[Records contained in a dataset]
·····
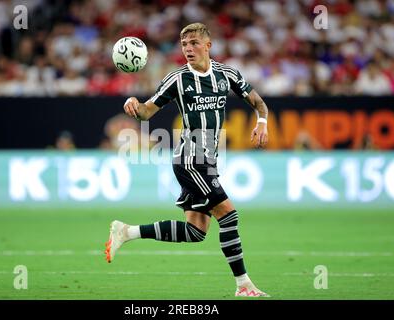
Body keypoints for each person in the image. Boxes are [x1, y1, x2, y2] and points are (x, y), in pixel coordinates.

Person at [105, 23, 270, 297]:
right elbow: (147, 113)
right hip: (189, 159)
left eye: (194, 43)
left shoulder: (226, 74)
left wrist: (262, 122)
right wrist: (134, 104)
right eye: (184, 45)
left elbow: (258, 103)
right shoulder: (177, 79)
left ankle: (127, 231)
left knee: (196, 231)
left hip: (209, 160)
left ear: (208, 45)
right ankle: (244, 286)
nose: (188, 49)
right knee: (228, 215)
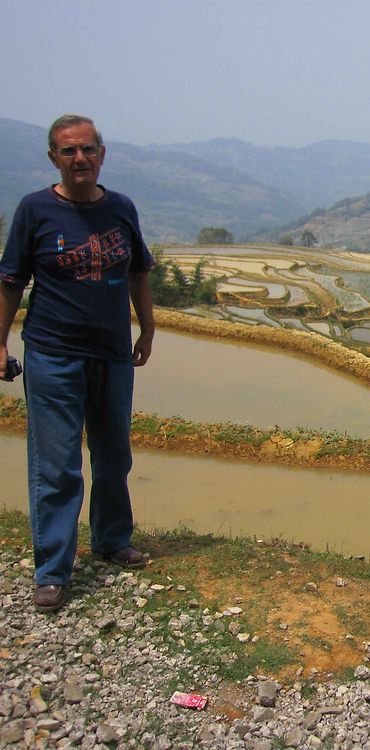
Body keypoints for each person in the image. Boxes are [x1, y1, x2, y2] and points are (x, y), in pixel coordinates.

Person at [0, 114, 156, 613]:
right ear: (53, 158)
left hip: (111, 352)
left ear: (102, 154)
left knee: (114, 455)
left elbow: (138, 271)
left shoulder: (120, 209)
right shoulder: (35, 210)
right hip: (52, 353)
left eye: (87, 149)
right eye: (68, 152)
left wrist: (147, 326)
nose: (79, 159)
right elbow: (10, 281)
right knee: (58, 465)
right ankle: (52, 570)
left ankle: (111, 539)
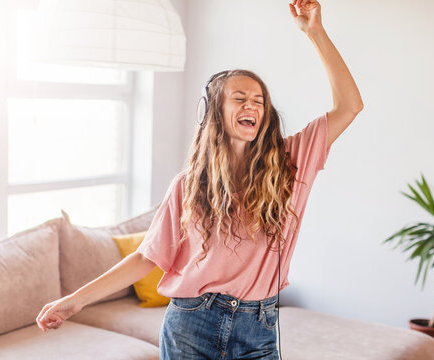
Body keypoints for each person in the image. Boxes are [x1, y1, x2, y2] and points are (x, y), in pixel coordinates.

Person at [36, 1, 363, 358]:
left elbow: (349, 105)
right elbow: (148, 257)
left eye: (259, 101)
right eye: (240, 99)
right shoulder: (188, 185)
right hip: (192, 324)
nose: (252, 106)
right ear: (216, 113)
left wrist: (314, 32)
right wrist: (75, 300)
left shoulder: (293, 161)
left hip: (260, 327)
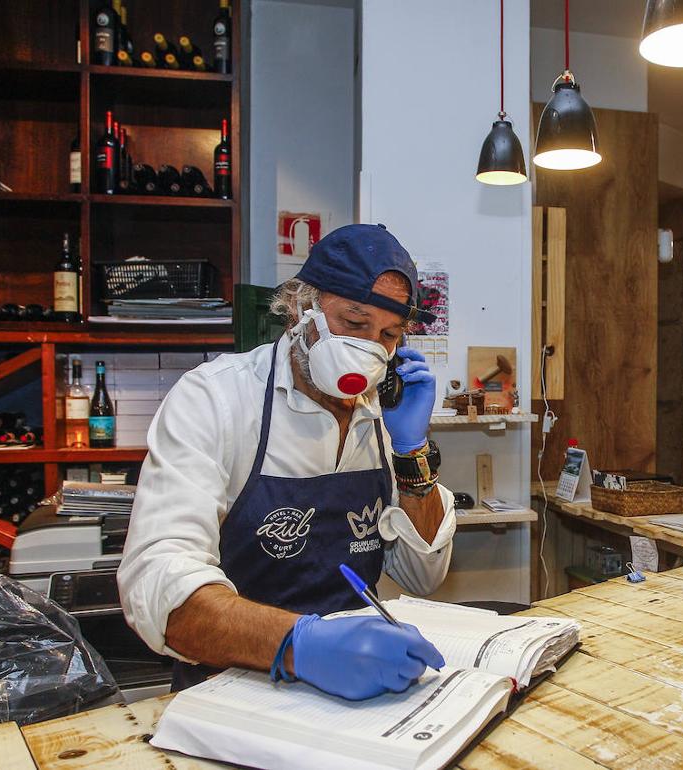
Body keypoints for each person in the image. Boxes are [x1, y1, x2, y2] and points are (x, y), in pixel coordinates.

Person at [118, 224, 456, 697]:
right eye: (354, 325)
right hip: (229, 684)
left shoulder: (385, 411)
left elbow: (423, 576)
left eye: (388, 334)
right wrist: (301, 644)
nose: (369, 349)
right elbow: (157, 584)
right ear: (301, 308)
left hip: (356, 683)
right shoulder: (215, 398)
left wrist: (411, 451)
·····
**EXERCISE DESCRIPTION:** Please say how many lines above contain "shoulder", number only.

**RESPONSE TO THIS EXERCISE:** 8